The influenza spread and struck down victims extremely rapidly. Some collapsed with no warning, and many died within hours. About 20% developed a devastating form of pneumonia. Particularly hard-hit were seemingly healthy younger adults between the ages of 25 and 40.
Wisconsin’s State Board of Health ordered communities “to immediately close all schools, theaters, other places of amusement and public gathering for an indefinite period of time.” Individuals were asked to socially isolate, creating a sense of “forced retirement into oneself.” Political campaigns were severely curtailed with public rallies, stump speeches and parades banned. They were replaced with mail campaigns and newspaper coverage.
This order was followed in Ripon for several weeks, schools were closed and the football season was cut short.

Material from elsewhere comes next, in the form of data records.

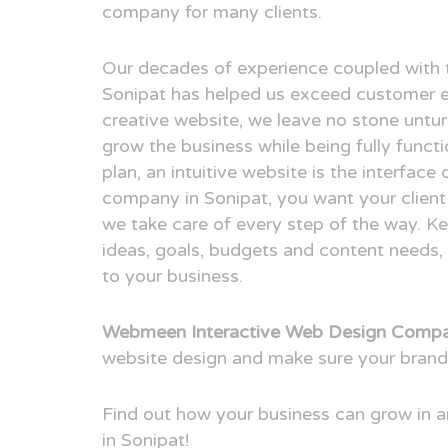
company for many clients.
Our decades of experience coupled with 
Sonipat has helped us exceed customer e
creative website, we leave no stone untur
grow the business while being fully funct
plan, an intuitive website is the interfac
company in Sonipat, you want your client 
we take care of every step of the way. Ke
ideas, goals, budgets and content needs, 
to your business.
Webmeen Interactive Web Design Compan
website design and make sure your brand
Find out how your business can grow in
in Sonipat!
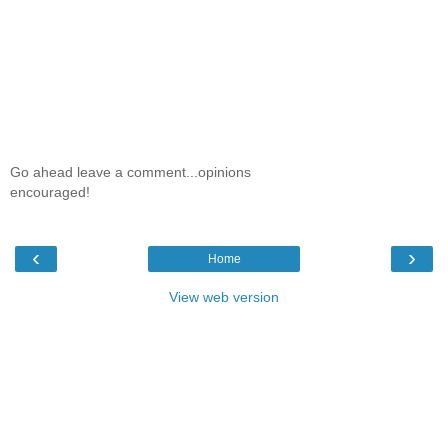
Go ahead leave a comment...opinions
encouraged!
‹
›
Home
View web version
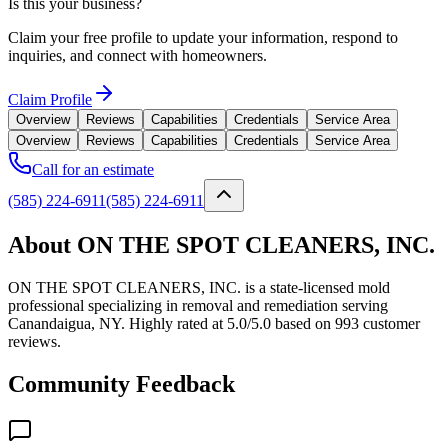
Is this your business?
Claim your free profile to update your information, respond to
inquiries, and connect with homeowners.
Claim Profile
Overview
Reviews
Capabilities
Credentials
Service Area
Overview
Reviews
Capabilities
Credentials
Service Area
Call for an estimate
(585) 224-6911
(585) 224-6911
About ON THE SPOT CLEANERS, INC.
ON THE SPOT CLEANERS, INC. is a state-licensed mold
professional specializing in removal and remediation serving
Canandaigua, NY. Highly rated at 5.0/5.0 based on 993 customer
reviews.
Community Feedback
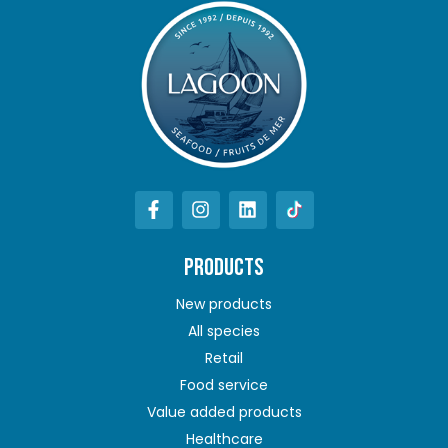
PRODUCTS
New products
All species
Retail
Food service
Value added products
Healthcare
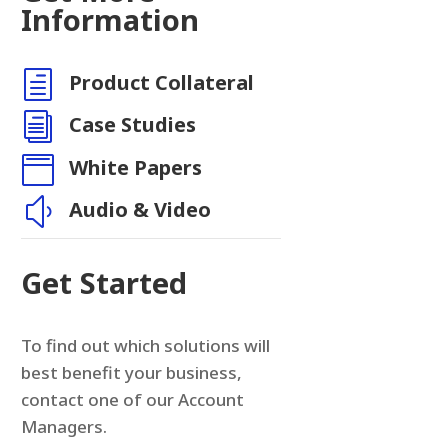
Information
h
Product Collateral
i
Case Studies

White Papers
y
Audio & Video
Get Started
To find out which solutions will
best benefit your business,
contact one of our Account
Managers.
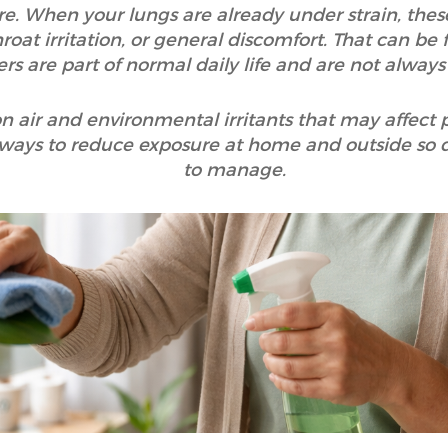
e. When your lungs are already under strain, thes
roat irritation, or general discomfort. That can be 
ers are part of normal daily life and are not always
n air and environmental irritants that may affect 
 ways to reduce exposure at home and outside so dail
to manage.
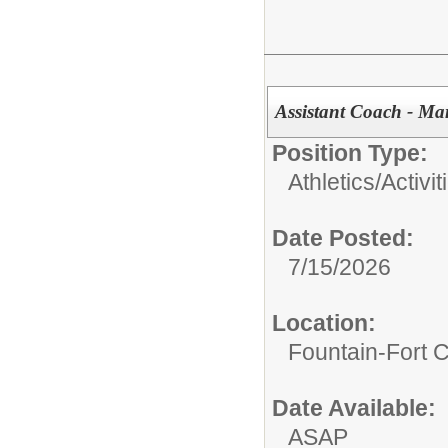
Assistant Coach - M
Position Type:
Athletics/Activit
Date Posted:
7/15/2026
Location:
Fountain-Fort 
Date Available:
ASAP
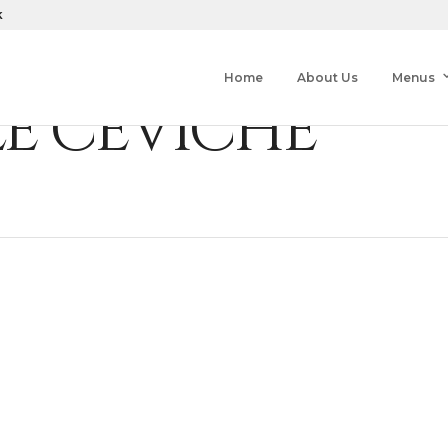
k
Home
About Us
Menus
LE CEVICHE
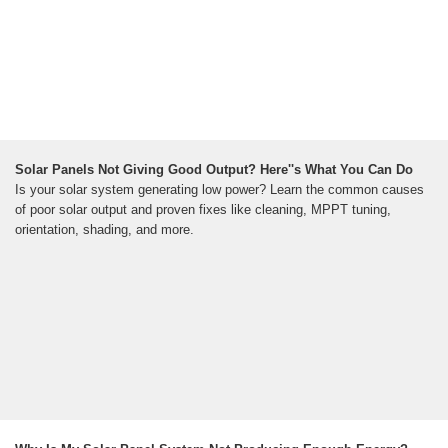
Solar Panels Not Giving Good Output? Here''s What You Can Do
Is your solar system generating low power? Learn the common causes
of poor solar output and proven fixes like cleaning, MPPT tuning,
orientation, shading, and more.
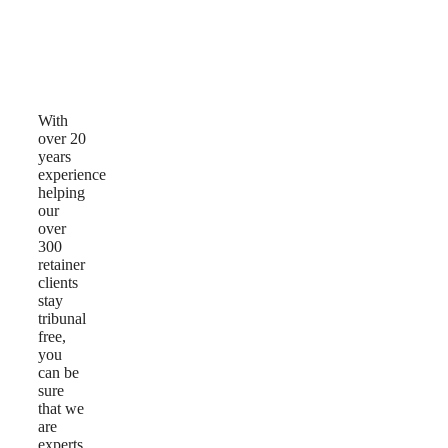
Why
Choose
Us
With
over 20
years
experience
helping
our
over
300
retainer
clients
stay
tribunal
free,
you
can be
sure
that we
are
experts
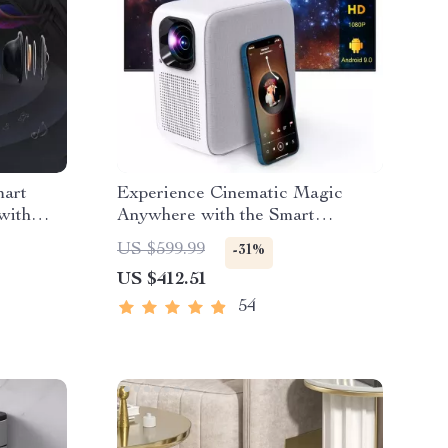
mart
Experience Cinematic Magic
with
Anywhere with the Smart
WiFi,
Projector
US $599.99
-31%
US $412.51
54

Because of these measures, Wisconsin fared relatively lightly compared to other states. About 103,000 Wisconsin residents were sickened and 8,459 died. In Fond du Lac County, where Ripon College is located, the death toll was 115.
Sad news came of Ripon College alumni. On Oct. 10, a front-page story in the Ripon Weekly Press noted the death of Dr. Ward DeBoth of Green Bay after he had contracted the disease caring for patients. He did college preparatory work at Ripon in 1905 and was a football star. His sister,
The death of Frances Emily Stuart, a graduate of the music department at Ripon in 1912, was noted Oct. 24. She had been head of the music departments at Colby College in Maine and Whitman College in Walla Walla, Washington. She had died Oct. 1 of pneumonia following influenza at the family home in Maine.
“The Stuart family have been sorely afflicted the past month,” the newspaper reported, “Miss Stuart, her father and a sister, all passing away within 24 hours of one another. A few days later, the sister’s small son also succumbed to the disease. It was only a short time previous that they had had official notification of the death of the lad’s father in France.”
The epidemic finally trailed off in December, and the State Board of Health declared it would “forever be remembered as the most disastrous calamity that has ever been visited upon the people of Wisconsin or any of the other states.”